▶ Aim of the task: Copy the data below word for word, leaving out the pictures.

▶ Available records:
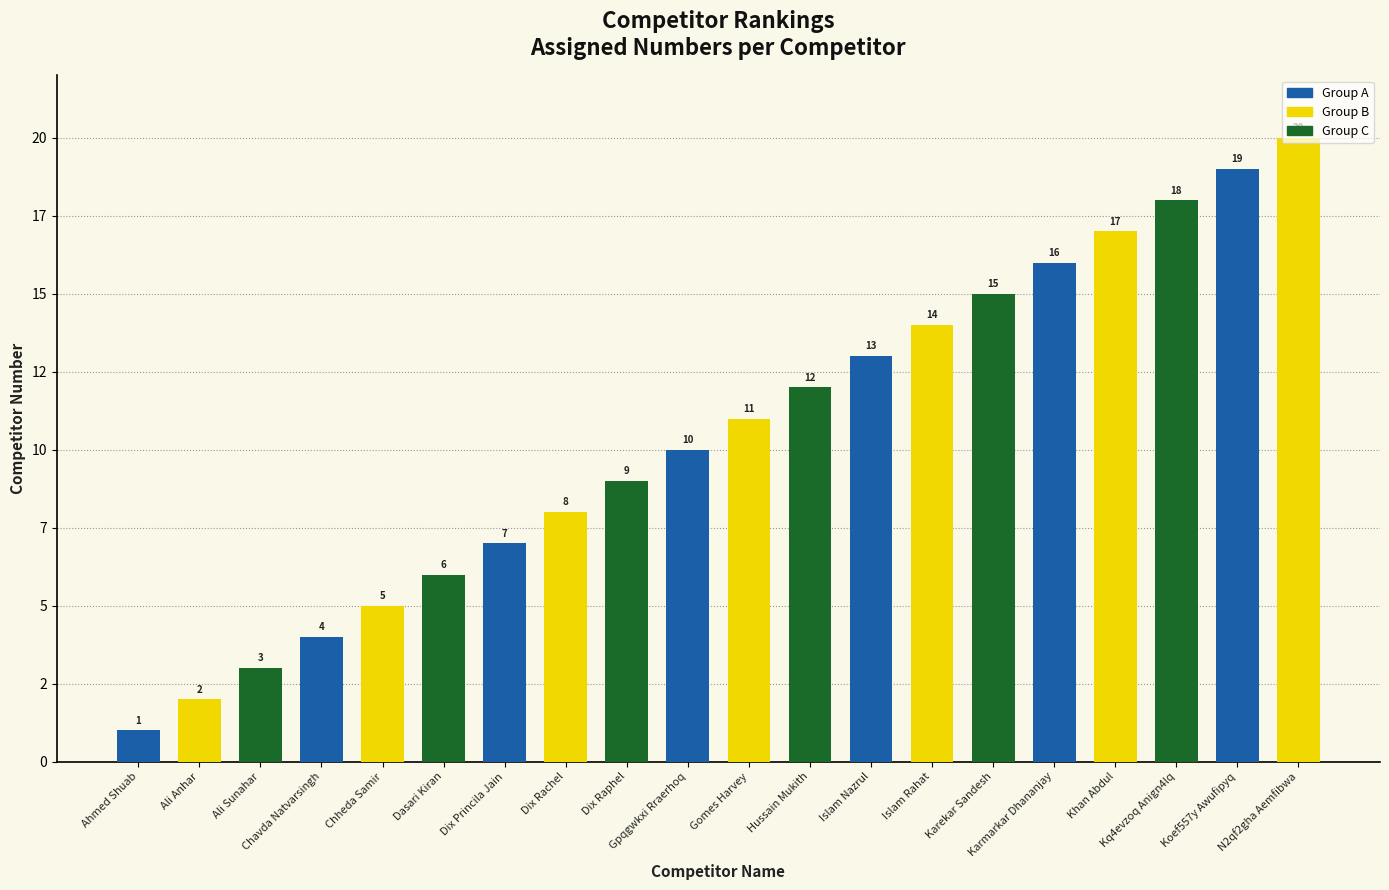

Reading left to right, transcribe all the data shown in this chart.

1	2	3	4	5	6	7	8	9	10	11	12	13	14	15	16	17	18	19	20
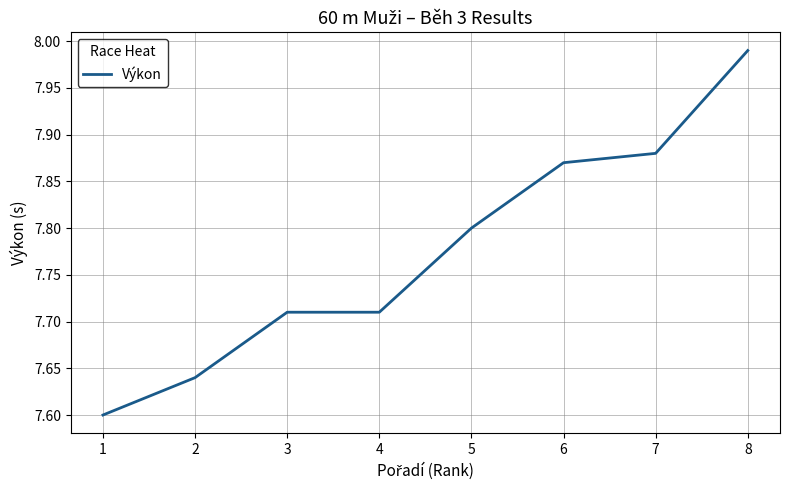

Is it true that the value at 7 is 13.6?

False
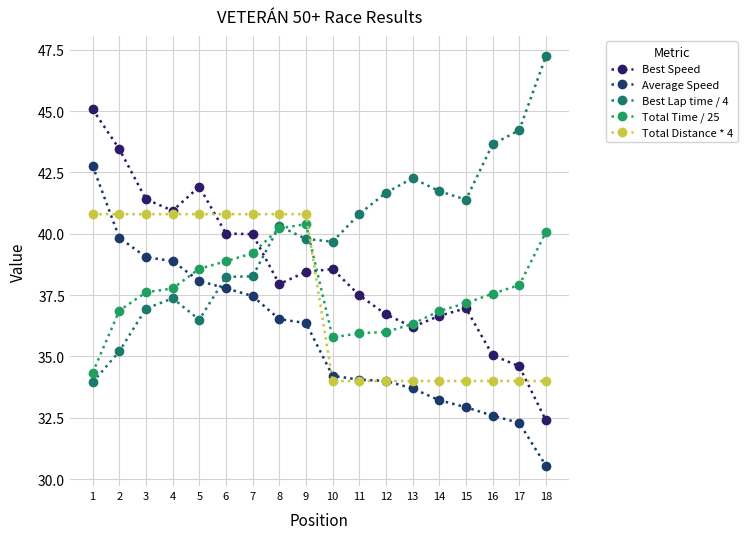

True or false: Total Distance * 4 has a value of 27.2 at 6.

False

▶ Written reply:
Reading left to right, transcribe all the data shown in this chart.

1	2	3	4	5	6	7	8	9	10	11	12	13	14	15	16	17	18	19	20

Is it true that the value at 7 is 13.6?

False

True or false: Total Distance * 4 has a value of 27.2 at 6.

False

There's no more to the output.